Wednesday, May 04, 2005

my sunday ride on the road

this past sunday morning i went for a bike ride by myself. i hopped on my road bike and hit the country roads for a couple of hours. as luck would have it, i rode straight into the wind at first. this was a struggle, but a good workout. along the way, i rode alongside a guy who was heading in my direction. we chatted for a bit - he told me had qualified for the world duathlon championships in australia this fall, for his age group, which he noted to be 60-65. he didn't look that old. we rode together for about 10 minutes, then i left him in a parking lot where he took a break. he passed me later, zipping by at an alarming speed. i followed for a while, then we headed off in different directions. i saw him once more later, on my way home.

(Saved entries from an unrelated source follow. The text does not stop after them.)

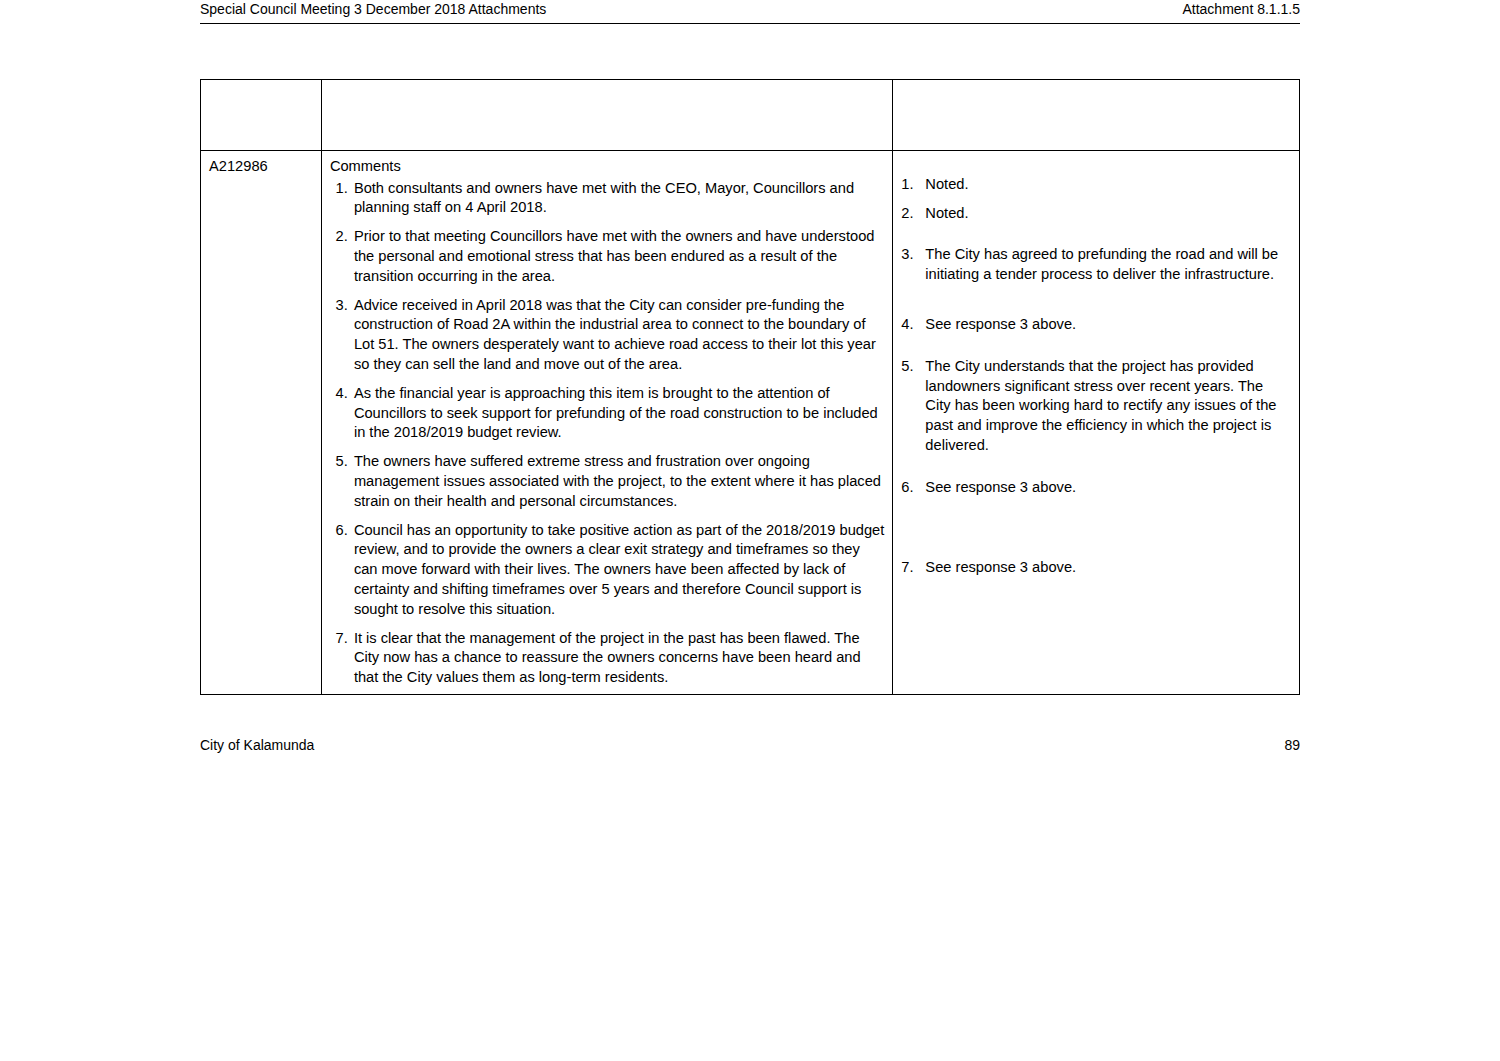Special Council Meeting 3 December 2018 Attachments
Attachment 8.1.1.5
| A212986 | Comments Both consultants and owners have met with the CEO, Mayor, Councillors and planning staff on 4 April 2018. Prior to that meeting Councillors have met with the owners and have understood the personal and emotional stress that has been endured as a result of the transition occurring in the area. Advice received in April 2018 was that the City can consider pre-funding the construction of Road 2A within the industrial area to connect to the boundary of Lot 51. The owners desperately want to achieve road access to their lot this year so they can sell the land and move out of the area. As the financial year is approaching this item is brought to the attention of Councillors to seek support for prefunding of the road construction to be included in the 2018/2019 budget review. The owners have suffered extreme stress and frustration over ongoing management issues associated with the project, to the extent where it has placed strain on their health and personal circumstances. Council has an opportunity to take positive action as part of the 2018/2019 budget review, and to provide the owners a clear exit strategy and timeframes so they can move forward with their lives. The owners have been affected by lack of certainty and shifting timeframes over 5 years and therefore Council support is sought to resolve this situation. It is clear that the management of the project in the past has been flawed. The City now has a chance to reassure the owners concerns have been heard and that the City values them as long-term residents. | Noted. Noted. The City has agreed to prefunding the road and will be initiating a tender process to deliver the infrastructure. See response 3 above. The City understands that the project has provided landowners significant stress over recent years. The City has been working hard to rectify any issues of the past and improve the efficiency in which the project is delivered. See response 3 above. See response 3 above. |
City of Kalamunda
89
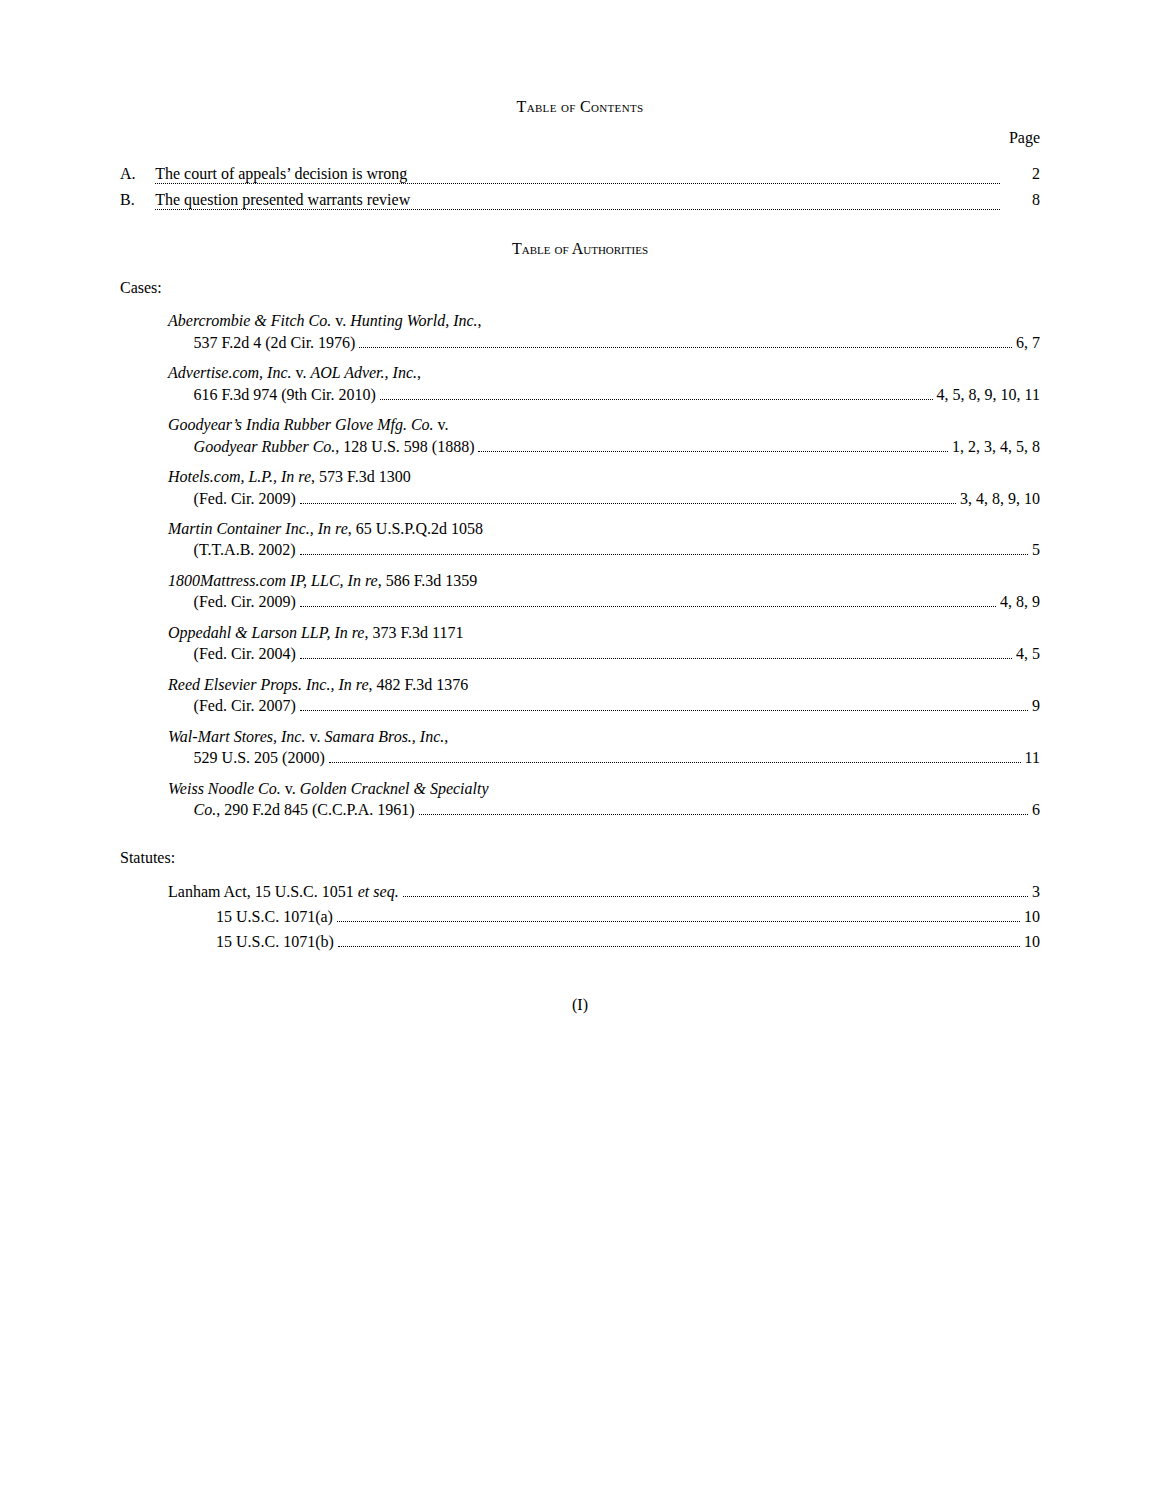Table of Contents
Page
| A. | The court of appeals’ decision is wrong | 2 |
| B. | The question presented warrants review | 8 |
Table of Authorities
Cases:
Abercrombie & Fitch Co. v. Hunting World, Inc.,
537 F.2d 4 (2d Cir. 1976) 6, 7
Advertise.com, Inc. v. AOL Adver., Inc.,
616 F.3d 974 (9th Cir. 2010) 4, 5, 8, 9, 10, 11
Goodyear’s India Rubber Glove Mfg. Co. v.
Goodyear Rubber Co., 128 U.S. 598 (1888) 1, 2, 3, 4, 5, 8
Hotels.com, L.P., In re, 573 F.3d 1300
(Fed. Cir. 2009) 3, 4, 8, 9, 10
Martin Container Inc., In re, 65 U.S.P.Q.2d 1058
(T.T.A.B. 2002) 5
1800Mattress.com IP, LLC, In re, 586 F.3d 1359
(Fed. Cir. 2009) 4, 8, 9
Oppedahl & Larson LLP, In re, 373 F.3d 1171
(Fed. Cir. 2004) 4, 5
Reed Elsevier Props. Inc., In re, 482 F.3d 1376
(Fed. Cir. 2007) 9
Wal-Mart Stores, Inc. v. Samara Bros., Inc.,
529 U.S. 205 (2000) 11
Weiss Noodle Co. v. Golden Cracknel & Specialty
Co., 290 F.2d 845 (C.C.P.A. 1961) 6
Statutes:
Lanham Act, 15 U.S.C. 1051 et seq. 3
15 U.S.C. 1071(a) 10
15 U.S.C. 1071(b) 10
(I)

speaking of on my way home, i had the wind at my back, and it was effortless to ride so much faster. a few miles from home, the sky darkened. i wanted to do 50km, so i had to add a short loop, but in doing so, i ended up riding into the rain. and to my surprise, the SNOW. i made one turn and ended up almost getting knocked off my bike it was so windy. my face was getting pelted with ice pellets as i rode straight into the wind. fortunately, this only lasted a minute or two. i made it home, cold, tired and hungry.

one other note, i passed by this church - a mennonite church. there were at least 100 cars in the parking lot and they were all black. except for one red, and one white car (the rebels!). i've never seen so many black cars congregated.

Tuesday, May 03, 2005

good decisions

every day we make decisions, some good, some bad. this is how we learn, i guess. with each decision comes consequence. and things that happen to us force us to into making other decisions.

sometimes the right decision is the hardest to make. sometimes we'll find ourselves suffering through a decision we made, and it may not seem like we made the right choice. but if it's the right decision, everything will turn out - it just might take some time.

so i leave with the thought that sometimes, when things are left entirely up to me, i can still make the right decision. it feels good to know i've done the right thing.